A aplicação da Lei Magnitsky pelo governo do presidente dos Estados Unidos, Donald Trump, contra o ministro Alexandre de Moraes, do Supremo Tribunal Federal (STF), ampliou a crise diplomática entre Brasília e Washington e colocou a corte sob pressão inédita. A medida ocorre na fase final do julgamento de Jair Bolsonaro, acusado pela Procuradoria-Geral da República (PGR) de tentativa de golpe de Estado em 2022.
Criada em 2012, a Lei Magnitsky foi inicialmente direcionada a autoridades russas acusadas de violações graves de direitos humanos e, desde 2016, passou a ter alcance global. A legislação permite ao governo norte-americano impor sanções econômicas e restrições de viagem a indivíduos em qualquer país acusados de corrupção ou abusos sistemáticos de direitos.
No caso brasileiro, Washington acusa Moraes de autorizar detenções arbitrárias e restringir a liberdade de expressão. A sanção ocorre após os EUA já terem barrado a entrada do ministro e de outros integrantes do STF em território norte-americano e anunciarem tarifas adicionais de 50% sobre produtos brasileiros, medida associada à condução do julgamento de Bolsonaro. A embaixada norte-americana indicou que outros aliados de Moraes no Judiciário e em diferentes esferas também podem ser alvo de sanções.
Reação das instituições brasileiras
O STF respondeu afirmando que não se desviará do dever de cumprir a Constituição e a legislação brasileira. O tribunal reforçou que a análise de crimes atribuídos ao ex-presidente é de competência exclusiva da Justiça. No Legislativo, o presidente da Câmara, Hugo Motta (Republicanos-PB), e o presidente do Senado, Davi Alcolumbre (União Brasil-AP), criticaram a interferência estrangeira.

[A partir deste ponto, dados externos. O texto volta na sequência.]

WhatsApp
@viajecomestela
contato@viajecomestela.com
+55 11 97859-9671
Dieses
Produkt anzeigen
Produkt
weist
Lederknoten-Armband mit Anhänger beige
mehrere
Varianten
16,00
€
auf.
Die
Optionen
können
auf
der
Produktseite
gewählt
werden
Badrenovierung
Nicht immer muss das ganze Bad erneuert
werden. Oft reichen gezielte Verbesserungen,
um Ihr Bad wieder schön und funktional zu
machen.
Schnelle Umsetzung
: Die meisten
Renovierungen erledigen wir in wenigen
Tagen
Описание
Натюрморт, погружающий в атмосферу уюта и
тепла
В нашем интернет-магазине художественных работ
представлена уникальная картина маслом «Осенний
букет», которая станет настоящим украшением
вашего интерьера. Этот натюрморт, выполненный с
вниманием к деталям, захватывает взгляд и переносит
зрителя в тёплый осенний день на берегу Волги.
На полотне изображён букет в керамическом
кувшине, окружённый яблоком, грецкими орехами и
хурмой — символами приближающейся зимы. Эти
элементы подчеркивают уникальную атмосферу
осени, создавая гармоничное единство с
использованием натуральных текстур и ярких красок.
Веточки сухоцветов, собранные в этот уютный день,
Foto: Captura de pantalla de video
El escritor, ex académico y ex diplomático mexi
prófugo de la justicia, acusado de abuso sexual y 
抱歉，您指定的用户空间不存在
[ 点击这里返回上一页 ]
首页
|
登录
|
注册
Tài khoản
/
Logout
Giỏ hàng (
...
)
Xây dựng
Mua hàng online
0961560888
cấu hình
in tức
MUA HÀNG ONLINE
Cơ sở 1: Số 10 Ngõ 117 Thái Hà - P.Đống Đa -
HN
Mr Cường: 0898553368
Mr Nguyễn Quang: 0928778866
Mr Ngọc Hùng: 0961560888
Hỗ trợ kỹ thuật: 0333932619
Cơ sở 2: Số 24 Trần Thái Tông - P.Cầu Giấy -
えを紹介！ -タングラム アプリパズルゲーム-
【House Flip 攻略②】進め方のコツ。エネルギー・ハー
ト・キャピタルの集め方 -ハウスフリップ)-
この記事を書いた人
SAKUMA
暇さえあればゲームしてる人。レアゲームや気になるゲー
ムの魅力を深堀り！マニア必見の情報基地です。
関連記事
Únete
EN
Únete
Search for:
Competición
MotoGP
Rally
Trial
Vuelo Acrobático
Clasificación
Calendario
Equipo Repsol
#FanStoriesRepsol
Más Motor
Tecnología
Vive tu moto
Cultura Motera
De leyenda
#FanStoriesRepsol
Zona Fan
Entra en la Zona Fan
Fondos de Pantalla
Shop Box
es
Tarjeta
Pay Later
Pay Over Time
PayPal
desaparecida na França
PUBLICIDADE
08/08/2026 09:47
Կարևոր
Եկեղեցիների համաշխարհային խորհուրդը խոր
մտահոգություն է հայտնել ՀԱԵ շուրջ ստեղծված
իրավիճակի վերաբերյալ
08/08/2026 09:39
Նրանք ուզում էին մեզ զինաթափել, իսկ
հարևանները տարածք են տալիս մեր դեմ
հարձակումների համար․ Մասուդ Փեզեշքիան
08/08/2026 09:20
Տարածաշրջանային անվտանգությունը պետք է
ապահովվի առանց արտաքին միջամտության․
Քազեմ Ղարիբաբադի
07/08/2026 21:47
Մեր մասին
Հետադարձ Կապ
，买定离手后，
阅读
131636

A tensão aumentou após Moraes decretar a prisão domiciliar de Bolsonaro por descumprimento de medida cautelar que proibia o uso de redes sociais. A decisão provocou reação de apoiadores do ex-presidente e intensificou a campanha pelo impeachment do ministro. Embora tenha havido divergências internas no STF, ministros como Gilmar Mendes manifestaram apoio público a Moraes.
Avaliações jurídicas e políticas
Para Diego Nunes, professor da Universidade Federal de Santa Catarina (UFSC), a aplicação da Lei Magnitsky contra uma autoridade brasileira é uma tentativa de enfraquecer a credibilidade da Justiça do país e um uso distorcido de uma legislação voltada originalmente a líderes autoritários e criminosos internacionais.
A constitucionalista Adriana Cecilio afirma que a sanção afeta não apenas o indivíduo, mas a instituição que ele integra, configurando ação contra o próprio Estado brasileiro. Segundo ela, eventuais questionamentos às decisões de ministros do STF devem seguir o rito previsto na Constituição, como o processo de impeachment.
Já Álvaro Palma de Jorge, professor da FGV Direito Rio, vê a medida como precedente para que legislações estrangeiras sejam usadas para punir decisões de tribunais de outros países, o que, segundo ele, pode atingir futuras autoridades, incluindo membros da Procuradoria-Geral da República e da Polícia Federal.
Impactos diplomáticos
O presidente Luiz Inácio Lula da Silva classificou como inaceitável a sanção a Moraes e acusou políticos brasileiros de colaborarem com interesses externos ao apoiar a medida. A escalada de tensões inclui elementos de política interna e relações internacionais, com repercussões diretas nas negociações comerciais entre Brasil e Estados Unidos.
A crise coloca o STF no centro de uma disputa que extrapola fronteiras, em um cenário que combina julgamento de alta repercussão, pressões diplomáticas e debates sobre soberania e independência do Judiciário.